--- START OF Selection ---

ISS MI forecasted that organic growth—or flows relative to beginning-period assets—will rise 1.7% on an annualized basis for the next five years, compared to an estimate of 1.5% growth over the last five years. While fee compression puts that growth lower than historical levels, the increase will translate to $2.8 trillion in new sales, an estimated $1.3 trillion more than in the prior half-decade.

On the one hand, asset managers will see growth in cheaper, more efficient investment options such as exchange-traded funds, with some fees being made up with an increased interest in actively managed versions. Meanwhile, a rise in interest in more personalized investment options, such as separately managed accounts and diversification into alternatives, should help with sales growth.

What to Expect for ETFs, Mutual Funds

In terms of ETFs, ISS MI forecasted that actively managed versions will continue to get attention, with market share rising to 5% in the next five years from an estimated 3% in the five years leading up to 2024. Meanwhile, passive ETFs are forecast to grow to 35% of the market by 2029 from 31% in the period leading to 2024.

ISS also noted in the report that the lines have begun to blur between active and passive ETF management. For instance, there are more funds that track benchmarks created by an active manager. The more “active” the ETF, the higher the fees charged, according to ISS MI data.

--- END OF Selection ---

Exercise » Copy out the asset-management forecast word for word, between "What to Expect" and "ISS MI data.", inclusive. The data after this text is not used here.

--- START OF Entries ---

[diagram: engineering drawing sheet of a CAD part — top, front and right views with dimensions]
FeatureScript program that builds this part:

--- END OF Entries ---
--- START OF Entries ---

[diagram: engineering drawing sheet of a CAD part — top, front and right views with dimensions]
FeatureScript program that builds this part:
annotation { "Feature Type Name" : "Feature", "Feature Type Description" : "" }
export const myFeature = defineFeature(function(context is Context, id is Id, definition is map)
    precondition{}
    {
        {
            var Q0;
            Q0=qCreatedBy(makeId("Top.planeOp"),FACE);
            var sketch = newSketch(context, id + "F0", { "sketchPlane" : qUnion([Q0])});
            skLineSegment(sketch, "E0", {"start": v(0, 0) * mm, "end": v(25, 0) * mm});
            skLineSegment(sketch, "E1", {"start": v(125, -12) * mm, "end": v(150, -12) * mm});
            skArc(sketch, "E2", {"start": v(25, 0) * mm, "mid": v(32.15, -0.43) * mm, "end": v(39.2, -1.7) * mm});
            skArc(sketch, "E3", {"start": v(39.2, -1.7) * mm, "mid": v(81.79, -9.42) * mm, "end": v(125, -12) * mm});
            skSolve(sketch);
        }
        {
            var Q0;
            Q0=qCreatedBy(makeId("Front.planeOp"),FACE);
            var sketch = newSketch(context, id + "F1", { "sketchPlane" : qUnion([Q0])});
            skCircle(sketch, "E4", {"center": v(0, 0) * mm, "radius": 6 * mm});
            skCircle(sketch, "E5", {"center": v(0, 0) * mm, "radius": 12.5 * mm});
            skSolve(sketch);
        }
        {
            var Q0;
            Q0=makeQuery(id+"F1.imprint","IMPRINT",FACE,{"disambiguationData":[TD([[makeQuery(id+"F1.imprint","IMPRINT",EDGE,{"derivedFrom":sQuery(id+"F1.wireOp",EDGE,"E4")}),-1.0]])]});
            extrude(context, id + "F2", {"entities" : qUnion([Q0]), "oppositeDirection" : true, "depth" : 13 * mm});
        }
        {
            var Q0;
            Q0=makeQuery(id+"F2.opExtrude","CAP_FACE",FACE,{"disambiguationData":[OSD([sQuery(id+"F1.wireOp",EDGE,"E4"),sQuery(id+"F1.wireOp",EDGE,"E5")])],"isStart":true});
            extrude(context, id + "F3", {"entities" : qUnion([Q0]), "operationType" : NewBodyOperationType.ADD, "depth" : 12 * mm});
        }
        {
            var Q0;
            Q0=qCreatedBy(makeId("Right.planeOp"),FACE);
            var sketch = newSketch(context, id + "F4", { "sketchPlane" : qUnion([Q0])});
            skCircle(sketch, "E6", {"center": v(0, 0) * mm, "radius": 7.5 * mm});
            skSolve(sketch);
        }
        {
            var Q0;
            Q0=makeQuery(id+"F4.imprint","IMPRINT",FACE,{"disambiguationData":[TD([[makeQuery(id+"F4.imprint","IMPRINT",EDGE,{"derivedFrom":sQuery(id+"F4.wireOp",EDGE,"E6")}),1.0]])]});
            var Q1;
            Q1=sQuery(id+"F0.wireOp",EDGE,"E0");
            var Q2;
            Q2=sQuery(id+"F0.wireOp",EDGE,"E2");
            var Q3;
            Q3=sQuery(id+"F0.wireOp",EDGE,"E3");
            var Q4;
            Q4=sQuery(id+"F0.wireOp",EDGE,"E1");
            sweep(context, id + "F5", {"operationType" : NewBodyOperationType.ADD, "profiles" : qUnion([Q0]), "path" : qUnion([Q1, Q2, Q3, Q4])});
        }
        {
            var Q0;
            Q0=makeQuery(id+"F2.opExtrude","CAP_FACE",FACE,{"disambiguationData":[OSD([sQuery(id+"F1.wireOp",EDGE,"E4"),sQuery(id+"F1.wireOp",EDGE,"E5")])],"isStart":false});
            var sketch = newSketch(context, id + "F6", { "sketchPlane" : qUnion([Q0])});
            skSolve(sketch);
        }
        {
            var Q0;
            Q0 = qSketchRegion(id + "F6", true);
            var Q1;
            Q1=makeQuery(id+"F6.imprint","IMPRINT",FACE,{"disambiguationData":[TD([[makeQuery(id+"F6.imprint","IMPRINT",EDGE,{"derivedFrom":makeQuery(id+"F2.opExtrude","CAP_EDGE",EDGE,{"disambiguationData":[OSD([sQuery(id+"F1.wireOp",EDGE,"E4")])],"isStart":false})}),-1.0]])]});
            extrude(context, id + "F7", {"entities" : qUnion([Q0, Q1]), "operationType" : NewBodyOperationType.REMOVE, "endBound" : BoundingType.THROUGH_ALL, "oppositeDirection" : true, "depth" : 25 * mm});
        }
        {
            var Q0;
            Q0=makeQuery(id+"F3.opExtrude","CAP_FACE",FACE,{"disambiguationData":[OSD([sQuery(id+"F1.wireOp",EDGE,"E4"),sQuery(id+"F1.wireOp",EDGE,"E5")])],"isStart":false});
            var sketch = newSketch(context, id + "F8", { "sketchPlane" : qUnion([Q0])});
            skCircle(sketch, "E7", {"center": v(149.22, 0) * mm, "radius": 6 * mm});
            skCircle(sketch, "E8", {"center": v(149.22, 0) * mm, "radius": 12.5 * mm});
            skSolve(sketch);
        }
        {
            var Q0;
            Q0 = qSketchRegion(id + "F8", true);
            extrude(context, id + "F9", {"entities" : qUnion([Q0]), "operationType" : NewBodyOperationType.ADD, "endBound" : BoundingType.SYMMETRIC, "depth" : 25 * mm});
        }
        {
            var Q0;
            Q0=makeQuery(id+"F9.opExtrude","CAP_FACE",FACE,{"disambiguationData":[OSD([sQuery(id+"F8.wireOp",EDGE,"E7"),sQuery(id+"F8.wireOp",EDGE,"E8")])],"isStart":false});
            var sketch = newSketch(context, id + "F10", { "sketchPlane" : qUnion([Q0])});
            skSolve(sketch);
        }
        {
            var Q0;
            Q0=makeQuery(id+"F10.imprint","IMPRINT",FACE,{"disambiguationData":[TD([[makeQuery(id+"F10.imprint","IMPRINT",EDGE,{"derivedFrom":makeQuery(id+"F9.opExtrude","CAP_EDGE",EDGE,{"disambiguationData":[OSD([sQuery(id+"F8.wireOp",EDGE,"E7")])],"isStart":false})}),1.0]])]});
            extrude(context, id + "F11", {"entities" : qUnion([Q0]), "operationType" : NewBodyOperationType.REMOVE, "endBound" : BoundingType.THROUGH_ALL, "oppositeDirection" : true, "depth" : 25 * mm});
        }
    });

--- END OF Entries ---
--- START OF Entries ---

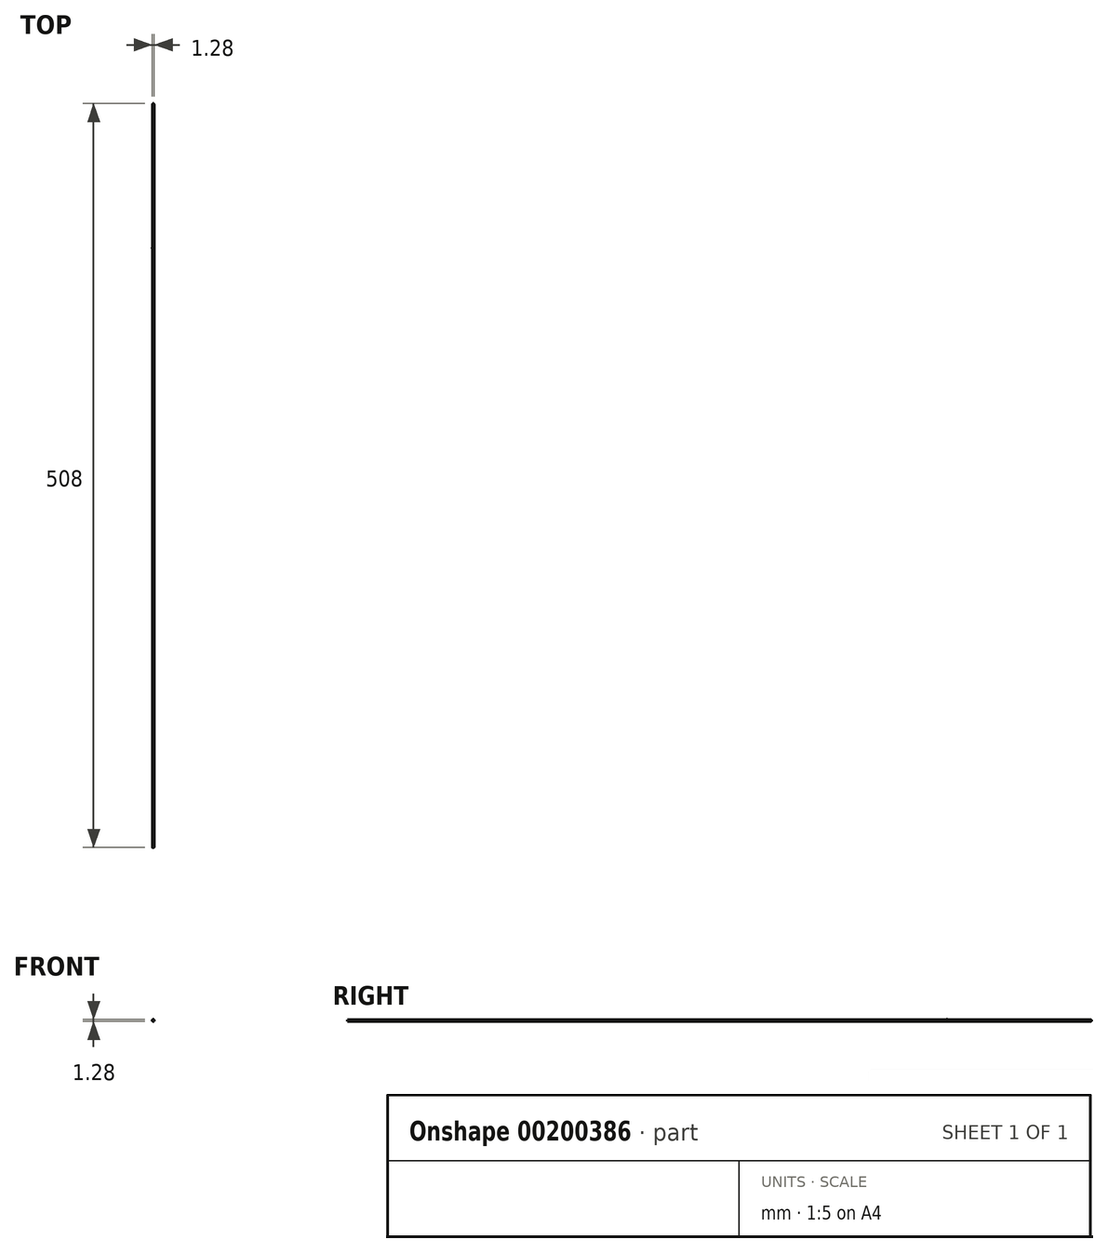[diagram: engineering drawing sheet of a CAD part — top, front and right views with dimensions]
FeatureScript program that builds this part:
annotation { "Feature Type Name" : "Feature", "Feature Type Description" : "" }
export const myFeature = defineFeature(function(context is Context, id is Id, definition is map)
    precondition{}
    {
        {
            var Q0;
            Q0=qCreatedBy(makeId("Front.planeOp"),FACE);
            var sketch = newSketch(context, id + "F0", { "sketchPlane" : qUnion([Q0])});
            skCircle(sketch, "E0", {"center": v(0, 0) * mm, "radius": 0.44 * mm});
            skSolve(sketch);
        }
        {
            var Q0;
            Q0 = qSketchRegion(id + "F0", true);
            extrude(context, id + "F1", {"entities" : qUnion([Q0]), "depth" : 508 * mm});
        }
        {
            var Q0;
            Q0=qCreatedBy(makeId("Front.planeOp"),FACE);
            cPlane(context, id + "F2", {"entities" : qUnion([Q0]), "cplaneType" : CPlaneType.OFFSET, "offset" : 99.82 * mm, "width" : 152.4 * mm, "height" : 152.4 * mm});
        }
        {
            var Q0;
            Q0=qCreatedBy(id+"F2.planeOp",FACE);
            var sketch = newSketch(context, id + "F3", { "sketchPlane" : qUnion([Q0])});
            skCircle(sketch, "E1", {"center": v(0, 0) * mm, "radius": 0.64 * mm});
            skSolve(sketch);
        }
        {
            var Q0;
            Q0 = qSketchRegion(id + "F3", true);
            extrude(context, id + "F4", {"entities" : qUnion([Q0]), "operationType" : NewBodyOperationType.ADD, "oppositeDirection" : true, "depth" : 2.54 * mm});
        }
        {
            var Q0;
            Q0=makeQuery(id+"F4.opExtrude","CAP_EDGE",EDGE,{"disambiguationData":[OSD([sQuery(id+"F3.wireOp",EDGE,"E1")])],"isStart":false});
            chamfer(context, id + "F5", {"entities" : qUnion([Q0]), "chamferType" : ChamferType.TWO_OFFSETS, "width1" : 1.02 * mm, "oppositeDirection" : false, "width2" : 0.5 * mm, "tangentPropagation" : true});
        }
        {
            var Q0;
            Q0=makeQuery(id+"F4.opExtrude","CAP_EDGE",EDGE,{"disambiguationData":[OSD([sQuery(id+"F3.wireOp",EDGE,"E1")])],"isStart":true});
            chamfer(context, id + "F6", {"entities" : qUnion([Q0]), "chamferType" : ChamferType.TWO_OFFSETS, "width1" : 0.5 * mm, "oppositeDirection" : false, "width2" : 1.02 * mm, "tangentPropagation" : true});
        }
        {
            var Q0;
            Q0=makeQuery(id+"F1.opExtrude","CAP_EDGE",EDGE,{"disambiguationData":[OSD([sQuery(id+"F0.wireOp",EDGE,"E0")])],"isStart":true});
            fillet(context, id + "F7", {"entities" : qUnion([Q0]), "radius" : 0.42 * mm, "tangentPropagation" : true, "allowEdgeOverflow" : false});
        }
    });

--- END OF Entries ---

Response to this task »
What to Expect for ETFs, Mutual Funds

In terms of ETFs, ISS MI forecasted that actively managed versions will continue to get attention, with market share rising to 5% in the next five years from an estimated 3% in the five years leading up to 2024. Meanwhile, passive ETFs are forecast to grow to 35% of the market by 2029 from 31% in the period leading to 2024.

ISS also noted in the report that the lines have begun to blur between active and passive ETF management. For instance, there are more funds that track benchmarks created by an active manager. The more “active” the ETF, the higher the fees charged, according to ISS MI data.